Many of you have written about Zane's eating, encouraging me to throw out the formula and bottle. Yes, I really want to breastfeed. It's a strong part of my fantasy of having a full term baby. I was deeply disappointed when I couldn't breastfeed Anastasia, and now I'm deeply disappointed again. However, I just can't stand to starve him!

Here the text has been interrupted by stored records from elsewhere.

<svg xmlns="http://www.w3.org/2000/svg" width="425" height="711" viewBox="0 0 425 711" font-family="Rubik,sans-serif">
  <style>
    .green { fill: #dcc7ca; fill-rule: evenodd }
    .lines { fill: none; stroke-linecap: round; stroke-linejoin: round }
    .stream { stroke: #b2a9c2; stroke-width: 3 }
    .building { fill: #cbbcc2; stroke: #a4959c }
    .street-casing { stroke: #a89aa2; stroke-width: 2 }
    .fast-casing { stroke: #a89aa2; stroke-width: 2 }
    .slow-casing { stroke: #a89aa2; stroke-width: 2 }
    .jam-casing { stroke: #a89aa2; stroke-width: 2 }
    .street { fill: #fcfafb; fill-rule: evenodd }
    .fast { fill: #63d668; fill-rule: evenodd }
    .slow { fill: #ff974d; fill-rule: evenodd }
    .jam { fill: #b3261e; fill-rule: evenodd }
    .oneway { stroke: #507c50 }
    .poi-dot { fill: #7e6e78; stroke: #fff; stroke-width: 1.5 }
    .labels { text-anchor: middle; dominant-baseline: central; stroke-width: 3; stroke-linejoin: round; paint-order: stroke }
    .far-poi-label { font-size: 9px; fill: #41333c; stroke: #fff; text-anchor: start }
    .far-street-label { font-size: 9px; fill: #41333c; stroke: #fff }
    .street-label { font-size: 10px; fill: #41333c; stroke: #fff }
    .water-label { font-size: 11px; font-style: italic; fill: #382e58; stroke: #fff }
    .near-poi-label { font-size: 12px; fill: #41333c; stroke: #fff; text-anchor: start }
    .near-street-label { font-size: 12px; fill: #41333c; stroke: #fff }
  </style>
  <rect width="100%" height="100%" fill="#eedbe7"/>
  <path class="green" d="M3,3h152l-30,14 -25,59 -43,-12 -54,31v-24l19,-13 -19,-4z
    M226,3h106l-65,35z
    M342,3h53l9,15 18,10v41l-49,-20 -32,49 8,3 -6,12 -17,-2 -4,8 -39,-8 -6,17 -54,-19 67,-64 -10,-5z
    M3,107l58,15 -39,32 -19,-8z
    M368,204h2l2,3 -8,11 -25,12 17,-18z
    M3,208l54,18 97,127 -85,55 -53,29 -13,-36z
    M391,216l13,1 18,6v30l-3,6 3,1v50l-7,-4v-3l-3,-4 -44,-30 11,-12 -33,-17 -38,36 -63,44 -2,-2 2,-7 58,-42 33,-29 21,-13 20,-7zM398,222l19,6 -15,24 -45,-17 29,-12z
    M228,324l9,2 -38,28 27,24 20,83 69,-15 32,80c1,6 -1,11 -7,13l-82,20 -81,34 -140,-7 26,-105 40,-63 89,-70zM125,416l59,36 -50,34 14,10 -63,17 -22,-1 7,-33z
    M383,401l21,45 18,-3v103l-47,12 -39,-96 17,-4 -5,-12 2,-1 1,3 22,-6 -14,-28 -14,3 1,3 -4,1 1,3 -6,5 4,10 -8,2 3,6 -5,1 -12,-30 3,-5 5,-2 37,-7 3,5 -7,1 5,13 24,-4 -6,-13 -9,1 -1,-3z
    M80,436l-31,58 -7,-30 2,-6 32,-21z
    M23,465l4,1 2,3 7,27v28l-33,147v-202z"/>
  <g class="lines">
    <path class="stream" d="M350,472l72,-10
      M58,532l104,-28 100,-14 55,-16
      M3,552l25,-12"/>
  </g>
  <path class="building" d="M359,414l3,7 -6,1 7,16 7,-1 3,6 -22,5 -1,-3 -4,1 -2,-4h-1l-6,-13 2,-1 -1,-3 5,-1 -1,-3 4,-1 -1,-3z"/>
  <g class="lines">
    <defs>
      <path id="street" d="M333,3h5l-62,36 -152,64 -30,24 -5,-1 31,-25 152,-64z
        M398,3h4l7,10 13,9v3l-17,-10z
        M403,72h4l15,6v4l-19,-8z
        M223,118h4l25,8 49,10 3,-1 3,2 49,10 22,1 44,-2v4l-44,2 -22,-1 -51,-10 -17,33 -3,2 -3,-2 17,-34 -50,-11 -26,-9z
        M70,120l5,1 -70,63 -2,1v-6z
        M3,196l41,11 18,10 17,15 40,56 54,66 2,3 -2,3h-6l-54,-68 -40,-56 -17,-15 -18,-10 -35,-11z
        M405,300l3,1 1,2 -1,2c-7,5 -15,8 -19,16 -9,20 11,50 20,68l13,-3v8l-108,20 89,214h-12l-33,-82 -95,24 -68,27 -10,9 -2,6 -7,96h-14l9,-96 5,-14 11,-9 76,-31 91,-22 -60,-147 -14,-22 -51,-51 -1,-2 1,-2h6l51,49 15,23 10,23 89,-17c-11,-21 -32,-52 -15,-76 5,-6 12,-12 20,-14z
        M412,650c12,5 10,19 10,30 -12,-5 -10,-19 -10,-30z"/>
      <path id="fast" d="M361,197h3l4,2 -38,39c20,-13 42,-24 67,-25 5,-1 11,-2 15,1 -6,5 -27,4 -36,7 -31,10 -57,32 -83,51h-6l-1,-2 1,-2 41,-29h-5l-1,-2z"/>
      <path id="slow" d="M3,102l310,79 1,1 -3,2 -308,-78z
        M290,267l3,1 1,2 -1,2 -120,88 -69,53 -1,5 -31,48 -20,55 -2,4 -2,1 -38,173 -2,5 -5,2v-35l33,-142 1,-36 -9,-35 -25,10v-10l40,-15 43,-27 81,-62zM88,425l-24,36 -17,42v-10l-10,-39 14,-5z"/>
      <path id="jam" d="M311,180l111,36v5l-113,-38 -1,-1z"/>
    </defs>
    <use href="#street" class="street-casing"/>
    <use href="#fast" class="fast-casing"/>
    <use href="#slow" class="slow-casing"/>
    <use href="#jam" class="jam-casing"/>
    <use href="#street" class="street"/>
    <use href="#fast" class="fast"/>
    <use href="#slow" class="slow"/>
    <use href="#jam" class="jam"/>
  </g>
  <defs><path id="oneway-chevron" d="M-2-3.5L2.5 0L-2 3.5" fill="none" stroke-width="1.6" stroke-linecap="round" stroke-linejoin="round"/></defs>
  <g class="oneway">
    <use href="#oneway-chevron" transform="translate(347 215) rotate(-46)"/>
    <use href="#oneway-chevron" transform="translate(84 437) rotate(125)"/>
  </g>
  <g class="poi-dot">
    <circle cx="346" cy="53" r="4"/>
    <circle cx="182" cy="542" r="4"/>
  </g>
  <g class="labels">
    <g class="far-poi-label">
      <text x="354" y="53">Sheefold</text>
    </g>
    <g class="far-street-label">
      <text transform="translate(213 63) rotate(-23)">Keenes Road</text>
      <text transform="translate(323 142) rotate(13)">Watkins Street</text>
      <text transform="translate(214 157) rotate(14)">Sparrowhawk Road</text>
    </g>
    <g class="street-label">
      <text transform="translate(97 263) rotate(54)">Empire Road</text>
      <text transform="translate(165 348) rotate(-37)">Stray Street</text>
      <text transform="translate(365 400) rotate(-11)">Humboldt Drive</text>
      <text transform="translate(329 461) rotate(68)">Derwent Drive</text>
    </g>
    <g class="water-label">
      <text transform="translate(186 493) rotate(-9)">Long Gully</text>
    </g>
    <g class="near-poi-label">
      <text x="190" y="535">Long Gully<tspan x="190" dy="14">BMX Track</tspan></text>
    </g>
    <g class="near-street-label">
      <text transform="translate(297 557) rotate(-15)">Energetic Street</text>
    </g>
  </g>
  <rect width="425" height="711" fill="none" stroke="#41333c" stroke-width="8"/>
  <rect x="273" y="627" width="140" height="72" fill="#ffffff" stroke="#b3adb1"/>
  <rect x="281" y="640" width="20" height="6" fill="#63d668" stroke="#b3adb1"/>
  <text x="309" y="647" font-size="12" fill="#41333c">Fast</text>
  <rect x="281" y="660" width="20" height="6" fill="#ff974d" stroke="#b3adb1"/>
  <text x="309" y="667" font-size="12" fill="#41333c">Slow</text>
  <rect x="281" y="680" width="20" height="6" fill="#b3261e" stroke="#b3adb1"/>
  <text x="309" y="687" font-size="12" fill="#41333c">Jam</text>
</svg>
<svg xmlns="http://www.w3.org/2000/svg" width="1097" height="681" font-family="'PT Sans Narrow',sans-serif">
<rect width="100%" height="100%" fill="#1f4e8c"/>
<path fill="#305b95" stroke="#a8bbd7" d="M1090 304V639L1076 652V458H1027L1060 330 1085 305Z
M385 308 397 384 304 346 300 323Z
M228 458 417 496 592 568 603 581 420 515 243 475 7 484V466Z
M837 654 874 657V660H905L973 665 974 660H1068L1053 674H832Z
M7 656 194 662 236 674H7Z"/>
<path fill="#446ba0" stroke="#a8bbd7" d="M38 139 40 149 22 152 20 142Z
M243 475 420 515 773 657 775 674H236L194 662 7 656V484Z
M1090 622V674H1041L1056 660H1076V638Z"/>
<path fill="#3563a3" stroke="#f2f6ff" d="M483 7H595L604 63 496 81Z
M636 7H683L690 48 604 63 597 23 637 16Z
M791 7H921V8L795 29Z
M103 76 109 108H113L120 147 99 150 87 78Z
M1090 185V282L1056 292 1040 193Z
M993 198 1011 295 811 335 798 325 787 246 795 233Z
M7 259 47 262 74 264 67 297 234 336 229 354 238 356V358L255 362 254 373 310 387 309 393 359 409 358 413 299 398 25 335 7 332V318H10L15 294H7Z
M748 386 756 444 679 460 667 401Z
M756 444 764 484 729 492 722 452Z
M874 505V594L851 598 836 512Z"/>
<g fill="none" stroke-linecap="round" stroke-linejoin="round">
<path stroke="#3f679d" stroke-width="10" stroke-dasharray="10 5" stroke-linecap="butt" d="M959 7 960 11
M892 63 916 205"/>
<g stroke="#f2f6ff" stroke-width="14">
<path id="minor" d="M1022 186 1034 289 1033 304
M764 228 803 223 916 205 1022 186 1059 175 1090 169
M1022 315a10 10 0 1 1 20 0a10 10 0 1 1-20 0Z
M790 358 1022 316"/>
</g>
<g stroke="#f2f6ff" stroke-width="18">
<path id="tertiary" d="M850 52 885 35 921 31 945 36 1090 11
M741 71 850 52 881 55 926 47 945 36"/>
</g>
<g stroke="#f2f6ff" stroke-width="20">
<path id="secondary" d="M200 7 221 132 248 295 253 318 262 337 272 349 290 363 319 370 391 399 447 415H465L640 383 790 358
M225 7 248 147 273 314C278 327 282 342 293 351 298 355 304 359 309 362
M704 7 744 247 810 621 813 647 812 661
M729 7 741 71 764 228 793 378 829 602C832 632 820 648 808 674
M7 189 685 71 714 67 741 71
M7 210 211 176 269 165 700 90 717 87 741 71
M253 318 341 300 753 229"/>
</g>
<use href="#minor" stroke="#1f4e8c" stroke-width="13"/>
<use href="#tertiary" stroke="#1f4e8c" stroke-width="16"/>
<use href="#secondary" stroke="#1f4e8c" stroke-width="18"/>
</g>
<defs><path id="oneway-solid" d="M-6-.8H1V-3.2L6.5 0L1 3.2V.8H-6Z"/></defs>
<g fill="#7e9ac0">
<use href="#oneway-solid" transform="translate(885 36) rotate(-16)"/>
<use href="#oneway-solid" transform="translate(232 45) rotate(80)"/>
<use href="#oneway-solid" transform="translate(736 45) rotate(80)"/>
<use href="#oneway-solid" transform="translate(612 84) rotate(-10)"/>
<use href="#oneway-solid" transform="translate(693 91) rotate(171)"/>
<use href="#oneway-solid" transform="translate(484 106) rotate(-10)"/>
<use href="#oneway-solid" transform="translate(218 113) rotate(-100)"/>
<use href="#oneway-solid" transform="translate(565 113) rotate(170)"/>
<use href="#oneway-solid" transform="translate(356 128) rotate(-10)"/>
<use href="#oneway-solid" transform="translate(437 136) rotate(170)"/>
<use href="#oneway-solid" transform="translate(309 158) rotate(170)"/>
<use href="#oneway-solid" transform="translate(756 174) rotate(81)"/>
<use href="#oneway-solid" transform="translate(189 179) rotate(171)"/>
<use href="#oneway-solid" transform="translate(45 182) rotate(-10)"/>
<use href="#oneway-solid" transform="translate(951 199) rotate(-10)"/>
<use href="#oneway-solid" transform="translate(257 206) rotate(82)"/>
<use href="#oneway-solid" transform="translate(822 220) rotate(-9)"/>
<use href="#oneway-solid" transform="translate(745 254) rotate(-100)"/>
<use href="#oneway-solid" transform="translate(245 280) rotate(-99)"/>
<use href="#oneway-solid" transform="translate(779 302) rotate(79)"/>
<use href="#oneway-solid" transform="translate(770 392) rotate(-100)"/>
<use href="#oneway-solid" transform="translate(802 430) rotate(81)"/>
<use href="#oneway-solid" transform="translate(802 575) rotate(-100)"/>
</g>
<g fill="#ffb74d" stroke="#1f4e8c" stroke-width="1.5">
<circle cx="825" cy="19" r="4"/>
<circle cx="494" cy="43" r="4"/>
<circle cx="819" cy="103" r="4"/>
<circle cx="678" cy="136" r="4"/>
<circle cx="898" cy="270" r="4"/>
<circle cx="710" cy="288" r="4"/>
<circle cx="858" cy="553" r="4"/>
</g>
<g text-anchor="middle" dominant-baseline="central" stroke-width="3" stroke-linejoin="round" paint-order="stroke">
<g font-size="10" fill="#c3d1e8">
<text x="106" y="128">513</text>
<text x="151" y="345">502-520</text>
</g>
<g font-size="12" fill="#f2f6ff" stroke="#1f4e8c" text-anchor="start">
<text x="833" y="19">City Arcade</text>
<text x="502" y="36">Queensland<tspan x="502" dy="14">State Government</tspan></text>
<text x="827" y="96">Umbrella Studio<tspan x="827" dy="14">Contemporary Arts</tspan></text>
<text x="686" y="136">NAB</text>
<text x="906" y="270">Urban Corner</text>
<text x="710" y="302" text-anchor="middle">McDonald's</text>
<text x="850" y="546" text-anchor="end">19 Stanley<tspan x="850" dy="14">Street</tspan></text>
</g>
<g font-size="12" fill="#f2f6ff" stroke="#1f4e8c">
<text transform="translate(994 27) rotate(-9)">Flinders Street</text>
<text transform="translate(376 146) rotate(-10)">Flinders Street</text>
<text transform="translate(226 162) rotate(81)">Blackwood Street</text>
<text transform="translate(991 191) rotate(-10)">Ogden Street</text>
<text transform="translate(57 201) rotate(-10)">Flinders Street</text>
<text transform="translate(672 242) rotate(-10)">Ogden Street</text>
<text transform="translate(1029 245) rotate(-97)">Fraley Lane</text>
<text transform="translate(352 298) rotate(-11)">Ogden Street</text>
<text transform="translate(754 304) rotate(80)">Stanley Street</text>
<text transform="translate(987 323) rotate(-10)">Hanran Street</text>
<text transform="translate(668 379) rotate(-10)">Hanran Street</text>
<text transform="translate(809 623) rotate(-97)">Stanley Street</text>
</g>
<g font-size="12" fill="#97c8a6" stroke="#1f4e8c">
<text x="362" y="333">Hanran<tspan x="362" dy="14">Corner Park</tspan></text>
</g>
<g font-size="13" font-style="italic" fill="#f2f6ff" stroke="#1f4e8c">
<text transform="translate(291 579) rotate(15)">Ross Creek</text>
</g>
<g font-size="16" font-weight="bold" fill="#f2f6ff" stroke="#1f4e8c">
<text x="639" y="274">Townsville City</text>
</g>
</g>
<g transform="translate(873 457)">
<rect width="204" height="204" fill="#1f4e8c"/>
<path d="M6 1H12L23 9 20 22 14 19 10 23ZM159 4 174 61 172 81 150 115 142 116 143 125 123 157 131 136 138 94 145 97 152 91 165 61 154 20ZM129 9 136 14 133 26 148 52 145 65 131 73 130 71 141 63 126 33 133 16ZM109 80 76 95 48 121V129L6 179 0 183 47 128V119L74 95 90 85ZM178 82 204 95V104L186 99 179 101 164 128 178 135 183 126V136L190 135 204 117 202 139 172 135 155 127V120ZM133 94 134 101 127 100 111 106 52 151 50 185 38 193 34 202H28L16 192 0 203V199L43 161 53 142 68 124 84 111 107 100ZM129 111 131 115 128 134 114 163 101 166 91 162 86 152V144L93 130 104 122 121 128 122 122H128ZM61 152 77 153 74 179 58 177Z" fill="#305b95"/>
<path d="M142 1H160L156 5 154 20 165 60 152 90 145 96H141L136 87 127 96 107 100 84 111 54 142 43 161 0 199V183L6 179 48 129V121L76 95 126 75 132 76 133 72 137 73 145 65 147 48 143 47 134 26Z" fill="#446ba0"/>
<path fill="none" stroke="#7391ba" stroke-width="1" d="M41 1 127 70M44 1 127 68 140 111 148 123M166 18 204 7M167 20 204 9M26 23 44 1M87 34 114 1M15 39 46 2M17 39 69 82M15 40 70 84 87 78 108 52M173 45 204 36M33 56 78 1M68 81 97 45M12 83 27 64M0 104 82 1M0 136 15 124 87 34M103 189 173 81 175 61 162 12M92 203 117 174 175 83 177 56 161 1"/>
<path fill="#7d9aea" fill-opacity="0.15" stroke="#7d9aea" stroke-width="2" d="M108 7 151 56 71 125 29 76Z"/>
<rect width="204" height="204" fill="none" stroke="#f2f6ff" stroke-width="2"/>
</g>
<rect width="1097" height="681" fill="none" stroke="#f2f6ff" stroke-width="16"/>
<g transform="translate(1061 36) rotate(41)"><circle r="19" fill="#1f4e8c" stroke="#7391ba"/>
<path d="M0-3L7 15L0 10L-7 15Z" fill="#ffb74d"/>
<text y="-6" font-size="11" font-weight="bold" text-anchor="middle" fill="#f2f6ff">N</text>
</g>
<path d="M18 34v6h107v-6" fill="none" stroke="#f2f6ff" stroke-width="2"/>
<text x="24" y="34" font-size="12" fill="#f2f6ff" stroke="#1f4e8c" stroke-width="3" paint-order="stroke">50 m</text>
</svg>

I started taking Fenugreek yesterday, which I think is already helping my milk supply. And I'm trying very hard to pump...but it's difficult to find the time without neglecting one or both of the children. I do realize that the amount a woman pumps isn't always indicative of how much her baby gets while breastfeeding, but I do have reason to believe that in our case, it's a decent estimate.

Our main problem with breastfeeding is that Zane won't stay awake. He suckles for a minute or two, then falls asleep. I've used all the tricks I learned in the NICU to wake him: undressing him, talking to him, stroking his cheek, rubbing his body, using a cool wet cloth on his face, compressing milk into his mouth...If I'm lucky, it wakes him enough for two or three more sucks. The thing that works best is to lay him down in his co-sleeper or the floor; after a few minutes of that, he wakes up and cries for food. But then we start all over again. It's exhausting, and not a practical since I'm caring for Miss A., too.

He is actually suckling better now that I've given him the bottle. Maybe he just didn't have enough nutrition and energy to stay awake before. But sleepiness is still a major issue. (He now stays awake for 1 - 2 oz. of formula or breast milk in his bottle...Even though I use a low-flow bottle, it's faster and easier than drinking from me.)

So...I've been taking him to breast and getting him to drink as much as I'm able. Then I lay him down while I make up a bottle. Then he drinks from that.

It makes me very sad, but I don't know what else to do.

Tomorrow is Zane's two week check up. We'll see what the doc says.